Tekstfragment:
──────
30
FORLI' Italy
Wanneer de installatie door onbevoegde monteurs of
werkplaatsen is uitgevoerd wijst W.T.A. elke
verantwoordelijkheid voor de veiligheid en efficiënte werking
van de generator volgens machinerichtlijn 89/392/EEG van
de hand.
GEVAAR
De aanwijzingen in paragraaf 2.2 - 2.3 - 2.4 zijn alleen
bestemd voor gekwalificeerde monteurs.
2.2 MONTAGE VAN DE GENERATOR
De generatormodellen 1000 - 2500 - 3000 - 4000 zijn
uitgerust met bevestigingsbeugels, trillingsdempers en een
benzinefilter die aan de brandstofvoedingsleiding naar de
generator dient te worden bevestigd. Met de
bevestigingsbeugels kan de generator zowel hangend
(montagetype „A“, zie fig. 3) als op traditionele wijze worden
gemonteerd (montagetype „B“, zie fig. 4).
Dit is mogelijk door het draagvermogen van de
buitenconstructie.
Model 5500 is uitgerust met beugels ter bevestiging van de
buitenafdichting, beugels voor de verankering van de
eenheid, trillingsdempers, een geluiddemper (nr. 29 fig. 16)
die aan de uitlaatleiding die wordt geleverd als accessoire
AG 125 (nr. 34 fig. 16) moet worden aangebracht en een
benzinefilter die standaard binnen de behuizing wordt
geïnstalleerd (nr. 33 fig. 15). Met de beugels (nr. 31 fig. 16)
waarmee de afdichting (nr. 35 fig. 16) kan worden bevestigd
is het mogelijk de generator volledig - inclusief afdichting -
binnen de bestemde ruimte te monteren en de zijkant van
het voertuig perfect af te dichten. De uitlaatslang kan naar
wens worden gelegd, zoals te zien in fig. 16, door de
kromming binnen het apparaat naar boven of naar onder te
draaien. Door de kromming te verwijderen is het ook
mogelijk de uitlaatleiding direct door de behuizing aan de
linkerzijde aan te brengen. De bestemde installatieplaats
moet zowel het gewicht van de generator als de trillingen als
gevolg van de bewegingen van het voertuig kunnen
verdragen („TYPE B“-montage).
──────
Gegevens:
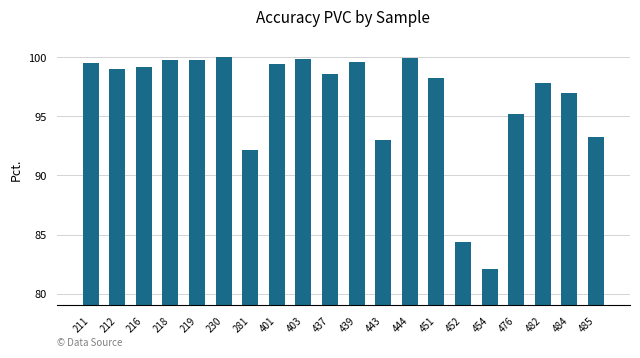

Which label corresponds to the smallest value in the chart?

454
──────
Leerdoel:
Herhaal het volledige tekstfragment over de montage van de generator woord voor woord.

Antwoord:
30
FORLI' Italy
Wanneer de installatie door onbevoegde monteurs of
werkplaatsen is uitgevoerd wijst W.T.A. elke
verantwoordelijkheid voor de veiligheid en efficiënte werking
van de generator volgens machinerichtlijn 89/392/EEG van
de hand.
GEVAAR
De aanwijzingen in paragraaf 2.2 - 2.3 - 2.4 zijn alleen
bestemd voor gekwalificeerde monteurs.
2.2 MONTAGE VAN DE GENERATOR
De generatormodellen 1000 - 2500 - 3000 - 4000 zijn
uitgerust met bevestigingsbeugels, trillingsdempers en een
benzinefilter die aan de brandstofvoedingsleiding naar de
generator dient te worden bevestigd. Met de
bevestigingsbeugels kan de generator zowel hangend
(montagetype „A“, zie fig. 3) als op traditionele wijze worden
gemonteerd (montagetype „B“, zie fig. 4).
Dit is mogelijk door het draagvermogen van de
buitenconstructie.
Model 5500 is uitgerust met beugels ter bevestiging van de
buitenafdichting, beugels voor de verankering van de
eenheid, trillingsdempers, een geluiddemper (nr. 29 fig. 16)
die aan de uitlaatleiding die wordt geleverd als accessoire
AG 125 (nr. 34 fig. 16) moet worden aangebracht en een
benzinefilter die standaard binnen de behuizing wordt
geïnstalleerd (nr. 33 fig. 15). Met de beugels (nr. 31 fig. 16)
waarmee de afdichting (nr. 35 fig. 16) kan worden bevestigd
is het mogelijk de generator volledig - inclusief afdichting -
binnen de bestemde ruimte te monteren en de zijkant van
het voertuig perfect af te dichten. De uitlaatslang kan naar
wens worden gelegd, zoals te zien in fig. 16, door de
kromming binnen het apparaat naar boven of naar onder te
draaien. Door de kromming te verwijderen is het ook
mogelijk de uitlaatleiding direct door de behuizing aan de
linkerzijde aan te brengen. De bestemde installatieplaats
moet zowel het gewicht van de generator als de trillingen als
gevolg van de bewegingen van het voertuig kunnen
verdragen („TYPE B“-montage).